The potential is people may land on your micro site instead of your main website. And onceon the micro site, for a prospect to find out more information they'd have to go to your main website for that, which gives your main website more SEO benefits.
So this is all in an effort to get prospects to your main website.
The downside of having micro sites are:
- Periodically, you should keep them updated with new information. Like any website, posting blogs, or news stories on them helps Google "e-index" your website. What "re-indexing" means, is that when new information is posted on a website, Google's algorithms sees that, and keeps it on their "radar." So the more a website is updated, the more it stays on search engines' radar. And the more relevant the updated content is, compared to a user's search for keywords, the better the chance of that website showing up well in Google's search results. Of course, your web design firm can initiate a re-indexing process through Google's WebMaster Tools.

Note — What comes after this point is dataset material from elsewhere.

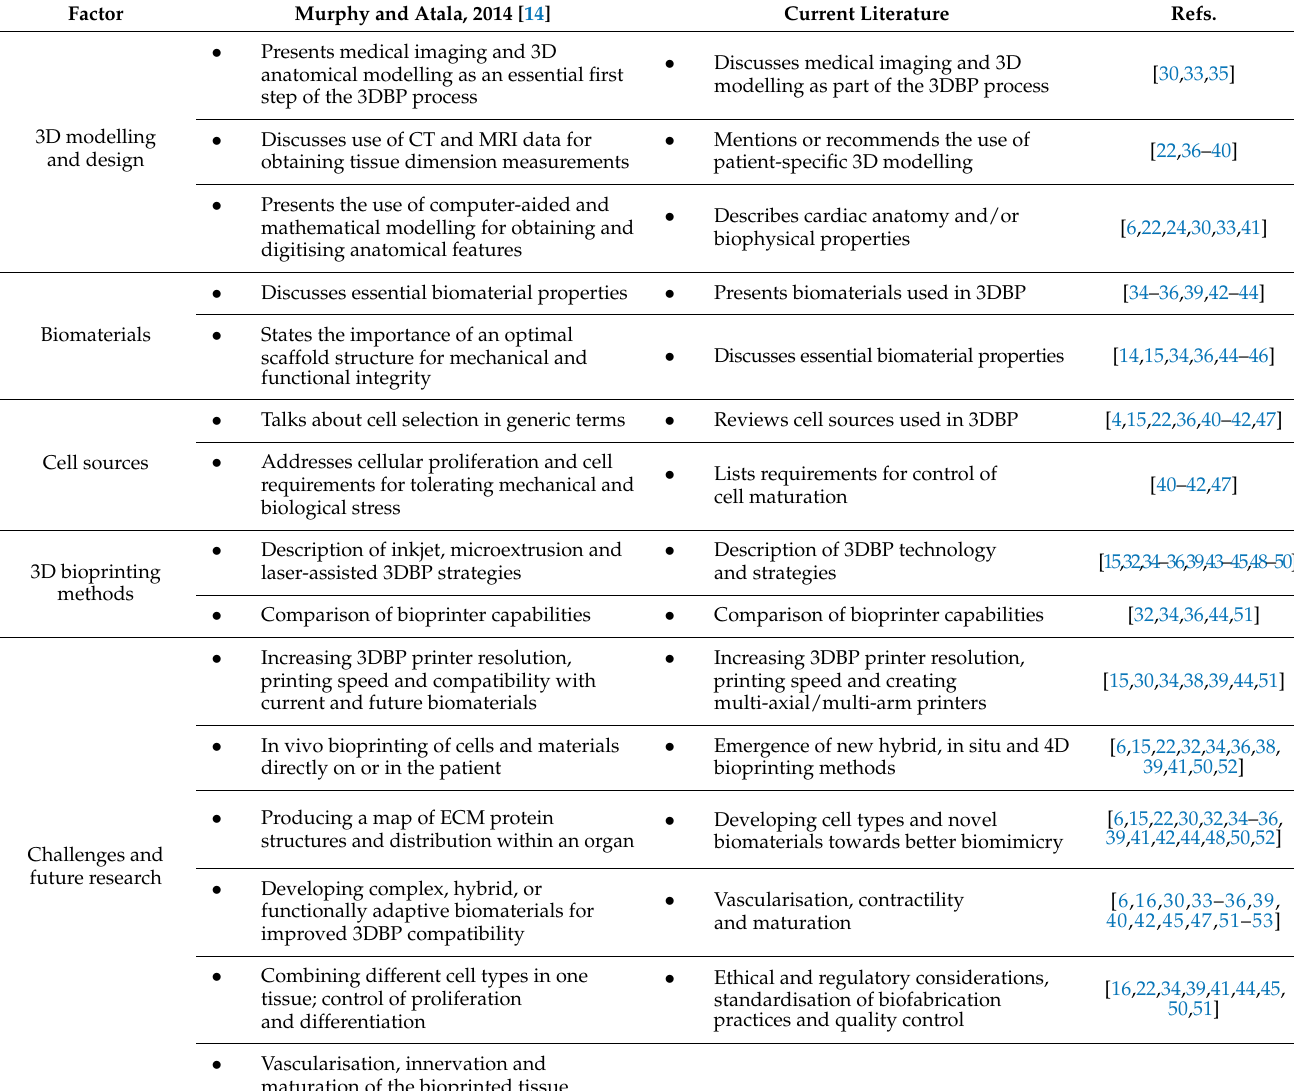
Table 1. Summary of important factors and challenges in 3D bioprinting as reported by Murphy and Atala in 2014 [14] and as discussed in current reviews and articles. Current Literature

- In one extreme case, JCPenney had their SEO firm build about 5,000 micro sites (1-page sites) which pointed back to JCPenney. Google caught onto JCPenney's effort to "game Google," and Google penalized them by not allowing them to show up in a Google search for 6 months. Even if someone keyed in "JCPenney" as a search term, a link to JCPenney's website wouldn't show up. That's a serious penalty, but one only reserved for a company that conducted such a serious scheme for "cheating" Google's algorithms. What gave it away was some of the websites pointing back to JCPenney links were websites that had nothing to do with JCPenney's business, such as "nuclear.engineeringaddict.com" and "casino-focus.com." So the chances of Dr. Dana running afoul of Google is pretty much zero.
Of course, having the luxury of creating multiple micro sites is only relevant if you're keeping up your main website with regular blogging, as well as keeping your pages up-to-date. That's because micro sites take time to manage by updating periodically with blog posts. If you're struggling to create blogs on your main website, perhaps micro sites aren't ideal for your company.